# [Texto para análise]
Ele está desapegado de tudo, mas ele tem Deus e Ele lhe basta. É uma grande
graça que Deus concede aos ricos tirando lhe suas riquezas. Ele lhe mostra que
nada é estável aqui embaixo, que é preciso não contar com nada, mas que se deve
antes se abandonar completamente a Deus e não amar senão a Ele.
“As provas da alma ou
da vida sobrenatural são os escrúpulos. Eu não falo dos escrúpulos que têm as
almas tímidas ou ignorantes, mas daqueles que obcecam as almas mais perfeitas.
Estes escrúpulos são um bem, pois que eles prendem [a alma] mais a Deus.
“As provas da alma ou
da vida sobrenatural são a privação da presença sensível de Deus.
“Vede este pessoal
cuja vontade está presa àquela de Deus. O demônio lhe sugere um pensamento
culpável; logo ela repele este mau pensamento. Contudo a tentação redobra,
enche todo o seu coração, ocupa todas as potências se sua alma; não resta a esta
pessoa mais que a sua vontade que, cheia de horror pelo pecado, mantém se
sempre unida a Deus. Deus, querendo a provar ainda mais, lhe afasta Sua
presença sensível e ela permanece sem consolações da parte de Deus. Seu
espírito se enche de espessas trevas; ela não sabe mais distinguir se ela
consentiu ou não na tentação que a obceca; ela se pergunta se ela goza ainda da
amizade de Deus ou se ela está em estado de pecado mortal. Não obstante ela não
se perturba, ela permanece sempre fortemente apoiada em Deus e inabalável como
um rochedo. Ela pede luzes a seu diretor sem procurar consolações e mantém se
cegamente submissa à vontade de Deus.

# [Dados de origem]
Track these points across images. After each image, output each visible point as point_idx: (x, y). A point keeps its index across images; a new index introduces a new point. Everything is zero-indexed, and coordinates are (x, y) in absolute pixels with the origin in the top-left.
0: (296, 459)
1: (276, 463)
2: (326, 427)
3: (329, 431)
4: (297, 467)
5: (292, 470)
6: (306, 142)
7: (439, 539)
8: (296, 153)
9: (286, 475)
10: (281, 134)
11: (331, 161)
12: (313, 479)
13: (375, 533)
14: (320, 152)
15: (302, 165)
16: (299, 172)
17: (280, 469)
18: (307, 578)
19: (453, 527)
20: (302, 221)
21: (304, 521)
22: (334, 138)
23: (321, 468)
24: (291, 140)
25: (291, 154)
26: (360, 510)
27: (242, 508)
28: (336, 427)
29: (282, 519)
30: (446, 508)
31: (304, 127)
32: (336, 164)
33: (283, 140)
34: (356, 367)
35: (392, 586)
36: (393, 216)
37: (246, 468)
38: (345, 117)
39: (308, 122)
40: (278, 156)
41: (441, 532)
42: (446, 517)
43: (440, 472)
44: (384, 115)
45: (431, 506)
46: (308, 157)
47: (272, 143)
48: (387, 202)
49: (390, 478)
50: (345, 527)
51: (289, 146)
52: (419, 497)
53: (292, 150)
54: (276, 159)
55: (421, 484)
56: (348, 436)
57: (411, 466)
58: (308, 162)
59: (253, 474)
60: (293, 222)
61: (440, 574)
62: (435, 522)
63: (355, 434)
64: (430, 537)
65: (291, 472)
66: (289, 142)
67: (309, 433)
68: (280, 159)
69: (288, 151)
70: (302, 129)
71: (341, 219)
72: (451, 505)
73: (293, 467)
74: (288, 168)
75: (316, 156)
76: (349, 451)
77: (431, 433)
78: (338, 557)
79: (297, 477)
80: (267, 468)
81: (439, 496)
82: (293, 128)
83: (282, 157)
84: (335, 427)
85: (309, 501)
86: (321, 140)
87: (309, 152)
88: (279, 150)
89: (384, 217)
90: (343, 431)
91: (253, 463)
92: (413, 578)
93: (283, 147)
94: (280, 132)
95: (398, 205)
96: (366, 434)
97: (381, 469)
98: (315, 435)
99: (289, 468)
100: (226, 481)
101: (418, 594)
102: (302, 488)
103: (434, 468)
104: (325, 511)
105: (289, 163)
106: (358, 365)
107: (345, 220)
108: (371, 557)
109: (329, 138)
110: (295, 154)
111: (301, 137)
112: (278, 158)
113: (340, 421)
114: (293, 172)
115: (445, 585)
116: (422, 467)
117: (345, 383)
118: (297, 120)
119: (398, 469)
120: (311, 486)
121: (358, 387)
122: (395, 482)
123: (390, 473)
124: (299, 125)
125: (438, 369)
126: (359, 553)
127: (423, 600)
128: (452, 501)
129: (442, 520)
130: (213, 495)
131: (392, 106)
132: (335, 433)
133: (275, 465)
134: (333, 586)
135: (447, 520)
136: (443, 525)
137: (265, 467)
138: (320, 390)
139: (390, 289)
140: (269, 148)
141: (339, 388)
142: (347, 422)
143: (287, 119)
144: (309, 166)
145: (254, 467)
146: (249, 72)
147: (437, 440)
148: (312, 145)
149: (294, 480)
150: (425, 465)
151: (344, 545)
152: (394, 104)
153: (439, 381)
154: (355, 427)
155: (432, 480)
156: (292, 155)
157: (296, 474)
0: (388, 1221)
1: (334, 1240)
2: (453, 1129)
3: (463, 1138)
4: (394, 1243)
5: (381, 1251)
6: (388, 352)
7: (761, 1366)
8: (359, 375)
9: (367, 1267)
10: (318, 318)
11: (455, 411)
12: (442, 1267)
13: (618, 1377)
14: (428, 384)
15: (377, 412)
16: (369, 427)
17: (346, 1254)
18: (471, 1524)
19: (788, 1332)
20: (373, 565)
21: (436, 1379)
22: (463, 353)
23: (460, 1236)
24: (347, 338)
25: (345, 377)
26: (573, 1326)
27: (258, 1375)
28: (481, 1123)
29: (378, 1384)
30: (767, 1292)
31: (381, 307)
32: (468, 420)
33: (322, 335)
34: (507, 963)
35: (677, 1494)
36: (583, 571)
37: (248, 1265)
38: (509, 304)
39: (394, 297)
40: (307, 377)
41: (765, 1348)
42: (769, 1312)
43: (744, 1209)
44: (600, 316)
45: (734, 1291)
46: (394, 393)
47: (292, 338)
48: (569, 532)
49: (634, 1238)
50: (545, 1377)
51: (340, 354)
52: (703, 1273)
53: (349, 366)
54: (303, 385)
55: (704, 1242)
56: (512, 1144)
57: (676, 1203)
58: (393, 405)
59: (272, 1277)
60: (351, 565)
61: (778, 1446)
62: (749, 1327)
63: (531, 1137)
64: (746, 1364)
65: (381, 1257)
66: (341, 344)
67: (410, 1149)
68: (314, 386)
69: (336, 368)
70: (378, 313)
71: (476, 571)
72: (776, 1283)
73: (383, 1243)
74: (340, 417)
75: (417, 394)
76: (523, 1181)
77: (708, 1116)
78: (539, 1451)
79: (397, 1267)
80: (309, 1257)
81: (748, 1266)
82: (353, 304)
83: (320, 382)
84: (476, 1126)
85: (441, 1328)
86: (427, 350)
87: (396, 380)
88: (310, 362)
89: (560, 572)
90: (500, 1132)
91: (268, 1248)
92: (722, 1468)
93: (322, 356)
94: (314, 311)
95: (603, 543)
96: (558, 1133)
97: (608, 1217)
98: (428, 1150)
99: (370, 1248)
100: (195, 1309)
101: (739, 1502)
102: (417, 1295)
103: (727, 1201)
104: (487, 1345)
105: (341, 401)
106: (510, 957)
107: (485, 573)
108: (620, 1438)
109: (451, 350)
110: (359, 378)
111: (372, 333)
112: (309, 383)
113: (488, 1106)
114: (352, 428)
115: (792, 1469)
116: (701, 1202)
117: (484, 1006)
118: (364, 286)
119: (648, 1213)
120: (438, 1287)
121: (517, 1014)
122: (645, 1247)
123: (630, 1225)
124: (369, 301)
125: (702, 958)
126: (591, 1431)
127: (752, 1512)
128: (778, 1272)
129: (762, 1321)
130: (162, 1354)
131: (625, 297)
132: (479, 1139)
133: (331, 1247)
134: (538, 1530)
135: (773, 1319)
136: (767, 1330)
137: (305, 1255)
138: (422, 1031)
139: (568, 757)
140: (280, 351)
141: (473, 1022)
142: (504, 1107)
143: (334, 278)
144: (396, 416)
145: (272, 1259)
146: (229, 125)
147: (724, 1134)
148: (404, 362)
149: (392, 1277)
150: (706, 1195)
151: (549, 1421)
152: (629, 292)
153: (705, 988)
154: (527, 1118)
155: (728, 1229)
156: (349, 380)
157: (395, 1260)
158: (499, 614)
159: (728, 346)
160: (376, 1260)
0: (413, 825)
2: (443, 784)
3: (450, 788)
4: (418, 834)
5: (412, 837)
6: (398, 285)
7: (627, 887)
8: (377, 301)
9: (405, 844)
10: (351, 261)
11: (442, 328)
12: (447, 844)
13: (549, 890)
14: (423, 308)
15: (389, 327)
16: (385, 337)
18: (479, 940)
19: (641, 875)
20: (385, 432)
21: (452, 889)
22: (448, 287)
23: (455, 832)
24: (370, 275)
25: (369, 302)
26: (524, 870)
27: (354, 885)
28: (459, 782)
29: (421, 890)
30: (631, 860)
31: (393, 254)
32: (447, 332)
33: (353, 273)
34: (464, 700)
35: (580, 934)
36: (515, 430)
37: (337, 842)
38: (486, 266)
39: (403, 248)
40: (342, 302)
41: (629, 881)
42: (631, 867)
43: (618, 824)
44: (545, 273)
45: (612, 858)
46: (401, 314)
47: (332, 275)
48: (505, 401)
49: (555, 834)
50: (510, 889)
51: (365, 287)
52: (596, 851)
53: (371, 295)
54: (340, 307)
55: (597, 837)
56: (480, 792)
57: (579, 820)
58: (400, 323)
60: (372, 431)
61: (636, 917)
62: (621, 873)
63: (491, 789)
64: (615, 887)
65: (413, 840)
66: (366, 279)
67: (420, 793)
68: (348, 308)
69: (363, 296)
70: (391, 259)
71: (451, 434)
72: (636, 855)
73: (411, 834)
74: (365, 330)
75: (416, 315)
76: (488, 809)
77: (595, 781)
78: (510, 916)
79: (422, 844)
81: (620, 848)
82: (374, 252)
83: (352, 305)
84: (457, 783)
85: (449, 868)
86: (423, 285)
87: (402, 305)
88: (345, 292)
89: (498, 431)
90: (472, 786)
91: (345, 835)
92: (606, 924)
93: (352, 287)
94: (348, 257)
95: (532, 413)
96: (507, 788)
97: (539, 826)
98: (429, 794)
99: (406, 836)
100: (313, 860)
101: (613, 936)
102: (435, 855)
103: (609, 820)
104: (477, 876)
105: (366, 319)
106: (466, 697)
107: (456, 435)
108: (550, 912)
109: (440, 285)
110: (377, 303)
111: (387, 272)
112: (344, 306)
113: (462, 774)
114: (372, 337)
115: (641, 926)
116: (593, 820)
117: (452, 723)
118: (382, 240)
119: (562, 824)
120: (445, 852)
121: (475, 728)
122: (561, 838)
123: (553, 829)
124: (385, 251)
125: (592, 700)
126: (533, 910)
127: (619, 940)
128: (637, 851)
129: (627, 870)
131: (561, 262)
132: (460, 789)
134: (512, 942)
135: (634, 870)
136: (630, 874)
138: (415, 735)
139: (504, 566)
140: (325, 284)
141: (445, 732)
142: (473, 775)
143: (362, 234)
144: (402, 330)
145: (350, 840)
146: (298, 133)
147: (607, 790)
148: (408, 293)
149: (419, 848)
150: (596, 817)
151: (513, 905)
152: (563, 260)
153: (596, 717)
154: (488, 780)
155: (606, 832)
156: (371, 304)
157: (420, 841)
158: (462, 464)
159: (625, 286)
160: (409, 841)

# [Tarefa 1]
Indique se cada afirmação a seguir está de acordo com o texto sobre as provas da alma, respondendo sim ou não e citando literalmente as palavras do texto que decidem a questão. (a) Os escrúpulos que obcecam as almas mais perfeitas são considerados um bem. (b) A pessoa tentada se perturba por não saber se consentiu na tentação. (c) A pessoa tentada pede consolações a seu diretor.
# [Tarefa 2]
Liste as três coisas que, segundo o texto sobre as provas da alma, Deus mostra aos ricos ao lhes tirar as riquezas.
# [Tarefa 3]
Continue o texto sobre as provas da alma a partir da última frase apresentada.

# [Resposta 1]
(a) Sim: "Estes escrúpulos são um bem".
(b) Não: "Não obstante ela não se perturba".
(c) Não: "Ela pede luzes a seu diretor sem procurar consolações".

# [Resposta 2]
1. Nada é estável aqui embaixo.
2. É preciso não contar com nada.
3. Deve-se antes se abandonar completamente a Deus e não amar senão a Ele.

# [Resposta 3]
“Quantos méritos essa
pessoa não ganha! Como Deus a olha com complacência! Vós não sentis que é
preciso uma virtude bem sólida para uma tal prova? Este estado dura mais ou
menos tempo segundo a vontade de Deus que cumula em seguida esta alma de
consolações sobre a terra, concede lhe imediatamente a mais brilhante das
coroas do céu quando a prova durou até a morte.
Uma alma, minha
filha, é facilmente alegre e fervorosa quando ela sente em si todas as
consolações inerentes à graça de Deus. Mas que uma alma esteja alegre e
fervorosa quando Deus parece se ter dela retirado, quando ela sente sua
fraqueza e sua miséria, quando ela está na dor ou no acabrunhamento , quando
seu espírito é atormentado por mil pensamentos, quando ela se vê distraída em
suas orações, quando ela se vê (assoupi) no serviço de Deus, é então, minha
filha, uma coisa rara, e contudo, isto deveria ser assim. Felizes são as almas
que não se deixam abater por estas provas, que repelem as distrações sem com
elas se preocupar muito, que recorrem a Deus em seus sofrimentos e suas
aflições, que procuram nEle a sua força e seu apoio! Felizes as almas que
conservam inalterável a sua alegria e que sabem se submeter inteiramente e em
todas as coisas à vontade e ao beneplácito de Deus, persuadidas de que Ele
dirige e dispõe tudo para sua glória e para seu bem!
Quanto agrada a Deus
provar assim as almas, Ele o faz por três motivos: o primeiro motivo não é
outro que o da própria prova; Deus conhece assim quais são as almas que lhe são
verdadeiramente fiéis, que O amam sinceramente e não de um modo interesseiro. Ele
as deixa por algum tempo a si mesmas para ver como elas caminham e de que lado
elas direcionam seus passos, se elas permanecem firmes e cheias de coragem.
Vede uma mãe cujo filho começa a andar; ela o deixa só por algum tempo e num
pequeno espaço a percorrer, a fim de que ele caminhe sem o seu auxílio. A mãe
contudo não se mantém distante, ela permanece próxima para observar os
movimentos de seu filho e o impedir de cair.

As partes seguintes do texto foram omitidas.